As was anticipated based on current research, males (fathers) were reported to have a more prominent role in cooking and feeding activities than in previous generations [
46]. However, grandparents’ role in cooking and feeding was much less prevalent than is traditional for families of the NHPI population [
35]. Although, the small sample size in this study is acknowledged. This observed change in feeding roles could be related to caregivers’ frequent expressions of disagreement with CF advice offered by family members, which often contradicted that of HCPs. This is in line with current research, which suggests that grandparent involvement in feeding is associated with earlier CF [
20,
21].
Another theme that emerged was a belief among some caregivers to be more cautious when making decisions regarding CF, compared to previous generations. This belief was also identified among caregivers in another study [
6]. Likewise, some caregivers expressed distrust in pre-made infant foods and reported exclusively feeding “organic” varieties of foods, although, such beliefs are not supported by current evidence [
47,
48,
49,
50]. Similarly, most caregivers in both groups were receptive to the advice of HCPs relating to unadvised feeding practices, including pre-mastication. Pre-mastication is a transgenerational feeding practice, which holds cultural significance in the Native Hawaiian population [
35]. This practice nourishes the infant’s soul [
51]. However, due to concerns regarding links with communicable diseases [
52], some caregivers chose not to adopt this CF practice. The discontinuation of this traditional practice based on the advice of HCPs suggest that participants’ CF choices are becoming more cautious.

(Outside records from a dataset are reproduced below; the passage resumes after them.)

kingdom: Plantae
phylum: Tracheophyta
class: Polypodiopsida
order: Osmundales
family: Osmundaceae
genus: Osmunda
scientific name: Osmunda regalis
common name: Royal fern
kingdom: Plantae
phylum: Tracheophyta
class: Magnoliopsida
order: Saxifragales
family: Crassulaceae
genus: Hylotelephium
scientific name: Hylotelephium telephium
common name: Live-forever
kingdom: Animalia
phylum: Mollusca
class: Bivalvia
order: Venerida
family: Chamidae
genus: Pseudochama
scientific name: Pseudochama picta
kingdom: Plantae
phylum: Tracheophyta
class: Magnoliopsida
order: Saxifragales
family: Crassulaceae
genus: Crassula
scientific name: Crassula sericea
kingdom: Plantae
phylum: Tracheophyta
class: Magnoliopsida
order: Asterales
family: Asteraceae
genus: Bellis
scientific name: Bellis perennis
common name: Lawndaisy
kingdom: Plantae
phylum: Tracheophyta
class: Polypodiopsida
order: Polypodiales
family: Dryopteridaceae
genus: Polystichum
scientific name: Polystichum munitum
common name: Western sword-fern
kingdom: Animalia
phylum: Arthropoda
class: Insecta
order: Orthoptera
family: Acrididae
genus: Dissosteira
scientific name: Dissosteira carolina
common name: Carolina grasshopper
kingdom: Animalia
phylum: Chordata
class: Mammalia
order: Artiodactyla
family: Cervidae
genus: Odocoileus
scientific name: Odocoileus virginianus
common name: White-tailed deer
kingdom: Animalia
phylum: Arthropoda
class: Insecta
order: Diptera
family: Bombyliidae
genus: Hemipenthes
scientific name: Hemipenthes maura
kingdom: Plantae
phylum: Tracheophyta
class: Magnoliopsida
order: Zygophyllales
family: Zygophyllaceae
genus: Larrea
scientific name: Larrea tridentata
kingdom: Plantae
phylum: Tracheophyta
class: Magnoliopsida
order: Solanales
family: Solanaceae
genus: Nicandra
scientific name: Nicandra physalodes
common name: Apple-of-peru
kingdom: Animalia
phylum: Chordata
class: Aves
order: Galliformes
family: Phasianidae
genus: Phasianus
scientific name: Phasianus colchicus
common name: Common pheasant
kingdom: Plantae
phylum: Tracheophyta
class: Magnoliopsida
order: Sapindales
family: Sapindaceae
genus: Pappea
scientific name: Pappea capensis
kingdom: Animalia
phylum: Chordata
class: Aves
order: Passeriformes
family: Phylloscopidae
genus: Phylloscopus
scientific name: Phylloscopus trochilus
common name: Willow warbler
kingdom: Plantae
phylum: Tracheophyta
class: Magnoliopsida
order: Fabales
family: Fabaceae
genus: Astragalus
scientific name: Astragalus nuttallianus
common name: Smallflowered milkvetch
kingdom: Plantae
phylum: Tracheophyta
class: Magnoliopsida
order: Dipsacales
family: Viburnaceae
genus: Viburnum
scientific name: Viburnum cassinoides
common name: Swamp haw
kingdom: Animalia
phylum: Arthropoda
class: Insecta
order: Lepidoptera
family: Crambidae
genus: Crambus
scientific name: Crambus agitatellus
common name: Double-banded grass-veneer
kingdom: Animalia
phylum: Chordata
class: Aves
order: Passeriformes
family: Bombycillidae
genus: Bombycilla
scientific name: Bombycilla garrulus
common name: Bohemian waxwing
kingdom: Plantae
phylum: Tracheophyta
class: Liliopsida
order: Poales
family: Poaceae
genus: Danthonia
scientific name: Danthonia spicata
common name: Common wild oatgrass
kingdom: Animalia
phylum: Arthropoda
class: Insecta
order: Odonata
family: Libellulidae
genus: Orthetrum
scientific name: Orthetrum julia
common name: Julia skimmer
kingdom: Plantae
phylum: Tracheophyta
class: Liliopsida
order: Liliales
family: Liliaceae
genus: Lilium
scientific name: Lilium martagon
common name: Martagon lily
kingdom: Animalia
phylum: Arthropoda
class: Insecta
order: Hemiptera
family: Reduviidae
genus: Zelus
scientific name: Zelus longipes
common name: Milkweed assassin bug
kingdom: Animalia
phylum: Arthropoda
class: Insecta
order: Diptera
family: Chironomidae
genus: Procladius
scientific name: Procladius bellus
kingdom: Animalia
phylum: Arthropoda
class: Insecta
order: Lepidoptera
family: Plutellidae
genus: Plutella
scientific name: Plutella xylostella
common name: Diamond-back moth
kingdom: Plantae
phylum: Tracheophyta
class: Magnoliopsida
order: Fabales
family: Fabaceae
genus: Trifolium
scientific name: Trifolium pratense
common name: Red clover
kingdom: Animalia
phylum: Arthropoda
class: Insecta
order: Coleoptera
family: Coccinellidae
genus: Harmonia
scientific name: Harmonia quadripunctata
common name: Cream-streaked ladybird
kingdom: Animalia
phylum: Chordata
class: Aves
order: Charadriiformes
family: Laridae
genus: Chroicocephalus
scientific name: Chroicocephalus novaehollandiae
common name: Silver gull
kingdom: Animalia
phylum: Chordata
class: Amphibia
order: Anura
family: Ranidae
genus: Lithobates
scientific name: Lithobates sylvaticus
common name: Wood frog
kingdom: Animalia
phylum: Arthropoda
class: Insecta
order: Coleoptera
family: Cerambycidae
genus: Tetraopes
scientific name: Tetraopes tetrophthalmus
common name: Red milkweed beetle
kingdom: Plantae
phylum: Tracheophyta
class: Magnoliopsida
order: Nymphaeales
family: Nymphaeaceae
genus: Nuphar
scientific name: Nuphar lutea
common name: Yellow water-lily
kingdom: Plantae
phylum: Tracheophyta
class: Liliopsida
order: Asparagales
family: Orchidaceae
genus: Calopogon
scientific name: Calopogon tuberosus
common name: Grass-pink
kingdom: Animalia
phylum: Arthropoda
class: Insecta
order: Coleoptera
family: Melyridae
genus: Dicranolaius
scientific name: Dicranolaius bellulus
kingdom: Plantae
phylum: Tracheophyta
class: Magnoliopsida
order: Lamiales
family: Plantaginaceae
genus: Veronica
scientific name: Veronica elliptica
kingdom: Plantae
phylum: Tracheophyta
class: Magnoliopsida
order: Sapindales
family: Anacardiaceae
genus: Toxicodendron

The limitations of the study may be that convenience sampling may have contributed to selection bias. However, the inclusion criterion minimized recall bias, as infants included were engaged in CF at the time of the study. Demographic characteristics of participants (race/ethnicity, sex, education level) were not equally represented so there is the potential for confounding results, as such demographic factors have previously been associated with the timing of solid food introduction [
10,
18,
20,
21]. Similarly, going forward, quantitative analysis of outcomes including diet-related disease and anthropometric measures (e.g., weight, length, and other body composition indicators) would allow for more definite conclusions to be drawn from research in this area. Conversely, a strength of this study is that this is the first study to investigate caregivers’ CF experience in NHPI and Filipino populations. This investigation of under-researched racial/ethnic groups will add to the current literature surrounding NHPI and Filipino populations. Investigation of other confounding factors is warranted in future larger studies among these populations. Similarly, our findings will add to existing research regarding infant feeding methods (breastfeeding and the inclusion of formula) and CF practices. The presence of infants who were exclusively formula-fed in this sample would have been beneficial, as the practices of this group could be compared to the HME and F&HM groups. Finally, the participants may have been influenced by the interviewer, by feeling compelled to give certain responses. Open-ended and exploratory questions minimized bias by generally prohibiting simple agreement or disagreement responses. A notable strength of the study was that the interviews were conducted by researchers who self-identified as the same race/ethnicity as the interviewees. This may have put participants at ease and facilitated reassurance and comfort in sharing personal experiences.